Suppose we have a sequence defined by $a_{n+1}=\ln(a_{n}+2)$. We want to prove that for every $a_{0}>0$, the sequence converges to the same $g\in\mathbb{R}$.
This is where I got so far:
Let's define a function $f:[0,+\infty)\to\mathbb{R}$, $f(x)=\ln(x+2)$. First, let's note that $|f^{\prime}(x)|\leq 1/2$ for every $x\geq{0}$. From this, it follows that the inequality $|f(x)-f(y)|\leq\frac{1}{2}|x-y|$ holds for every $x,y\geq{0}$.

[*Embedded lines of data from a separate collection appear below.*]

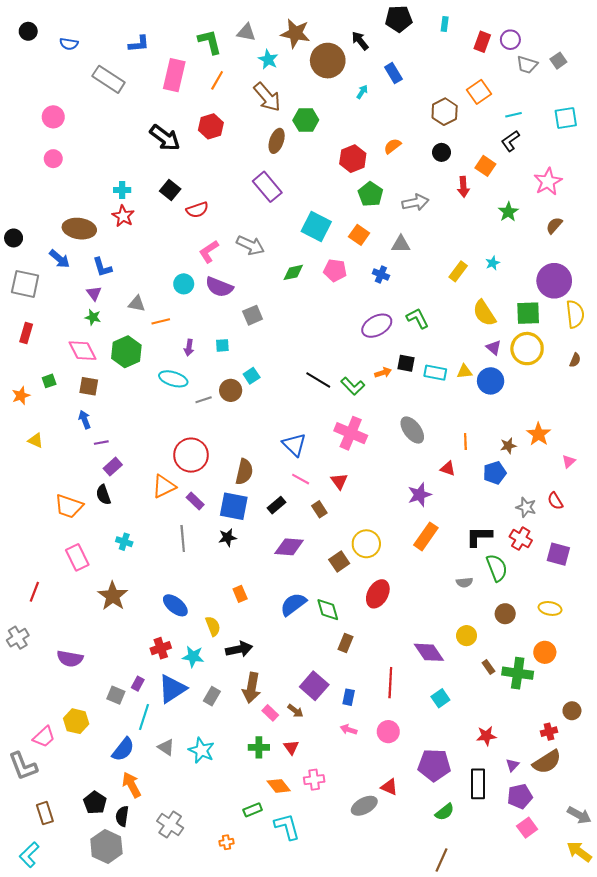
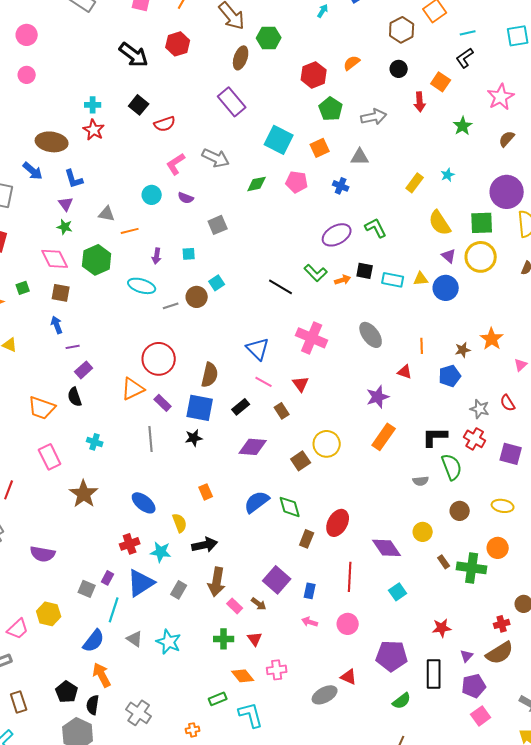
orange square: (359, 235) -> (320, 148), turned 30
purple semicircle: (219, 287) -> (186, 198), size x0.6
green L-shape: (353, 386) -> (316, 273), moved
red ellipse: (378, 594) -> (338, 523), moved

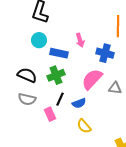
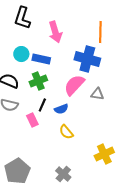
cyan circle: (39, 40) -> (21, 54), moved
pink arrow: (80, 40) -> (55, 32), moved, size x1.5
blue cross: (105, 53) -> (87, 59), size x1.4

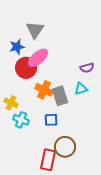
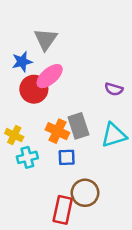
purple semicircle: (87, 68) -> (114, 89), turned 32
cyan triangle: (81, 89) -> (114, 135), moved, size x1.5
orange cross: (44, 90) -> (57, 131), moved
cyan cross: (21, 120) -> (27, 157), turned -35

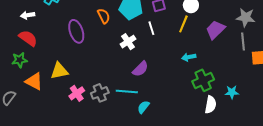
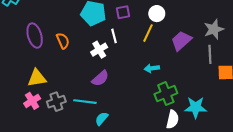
orange semicircle: (104, 16) -> (63, 41), moved
gray star: (246, 17) -> (214, 29), turned -30
white cross: (128, 42) -> (99, 50), moved
yellow triangle: (59, 71) -> (37, 78), moved
cyan star: (232, 92) -> (196, 107), size x1.5

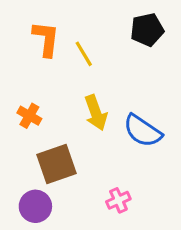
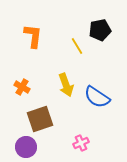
yellow line: (84, 54) -> (77, 46), moved

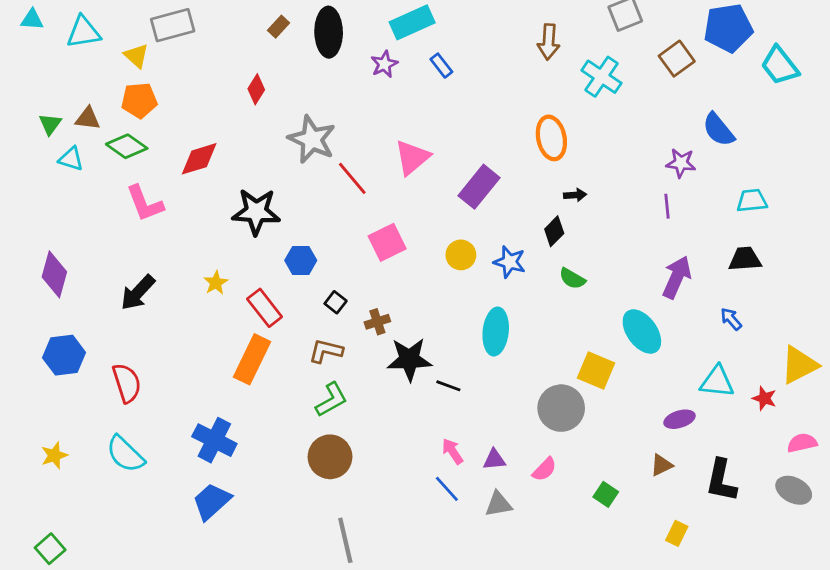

Now, let's return to our sequence. One can notice that the terms of the sequence become arbitrarily close to each other:
$\left|a_{2}-a_{1}\right|=\left|f\left(a_{1}\right)-f\left(a_{0}\right)\right|\leq\frac{1}{2}\left|a_{1}-a_{0}\right|$
$\left|a_{3}-a_{2}\right|=\left|f\left(a_{2}\right)-f\left(a_{1}\right)\right|\leq\frac{1}{2}\left|a_{2}-a_{1}\right|=\frac{1}{2}\left|f\left(a_{1}\right)-f\left(a_{0}\right)\right|\leq\left(\frac{1}{2}\right)^{2}\left|a_{1}-a_{0}\right|$
$\vdots\qquad\qquad\vdots$
$\left|a_{n+1}-a_{n}\right|\leq\frac{1}{2}\left|a_{n}-a_{n-1}\right|\leq\left(\frac{1}{2}\right)^{n}\left|a_{1}-a_{0}\right|$
Now, we have:
$\left|a_{n+2}-a_{n}\right|\leq\left|a_{n+2}-a_{n+1}\right|+\left|a_{n+1}-a_{n}\right|$
$\leq\left(\frac{1}{2}\right)^{n}\left|a_{1}-a_{0}\right|+\left(\frac{1}{2}\right)^{n+1}\left|a_{1}-a_{0}\right|$
$=\left[\left(\frac{1}{2}\right)^{n}+\left(\frac{1}{2}\right)^{n+1}\right]\left|a_{1}-a_{0}\right|$
$\vdots\qquad\qquad\vdots$
$\left|a_{m}-a_{n}\right|\leq\left[\left(\frac{1}{2}\right)^{n}+\left(\frac{1}{2}\right)^{n+1}+...+\left(\frac{1}{2}\right)^{m-1}\right]\left|a_{1}-a_{0}\right|$
$=\left(\frac{1}{2}\right)^{n}\left[1+\frac{1}{2}+\left(\frac{1}{2}\right)^{2}+...+\left(\frac{1}{2}\right)^{m-1-n}\right]\left|a_{1}-a_{0}\right|$
$<\left(\frac{1}{2}\right)^{n}\left[1+\frac{1}{2}+\left(\frac{1}{2}\right)^{2}+...\right]\left|a_{1}-a_{0}\right|$
$=\left(\frac{1}{2}\right)^{n}\cdot\frac{1}{1-\frac{1}{2}}\cdot\left|a_{1}-a_{0}\right|$
$=\left(\frac{1}{2}\right)^{n-1}\left|a_{1}-a_{0}\right|$
Thus, for every $\varepsilon>0$ we can find such $N$ that $\left(\frac{1}{2}\right)^{N-1}\left|a_{1}-a_{0}\right|<\varepsilon$. Such $N$ guarantees that for $m,n>N$ the inequality $|a_{m}-a_{n}|<\varepsilon$ also holds. This means that the sequence $a_{n}$ is Cauchy, which also means that it is convergent. This is where my dilemma starts: I believe that this just proves that for every $a_{0}>0$, the sequence $a_{n}$ is convergent to some limit, not necessarily the same one for every $a_{0}$. Am I wrong, and if not, then which path should I take right now?
Thanks in advance.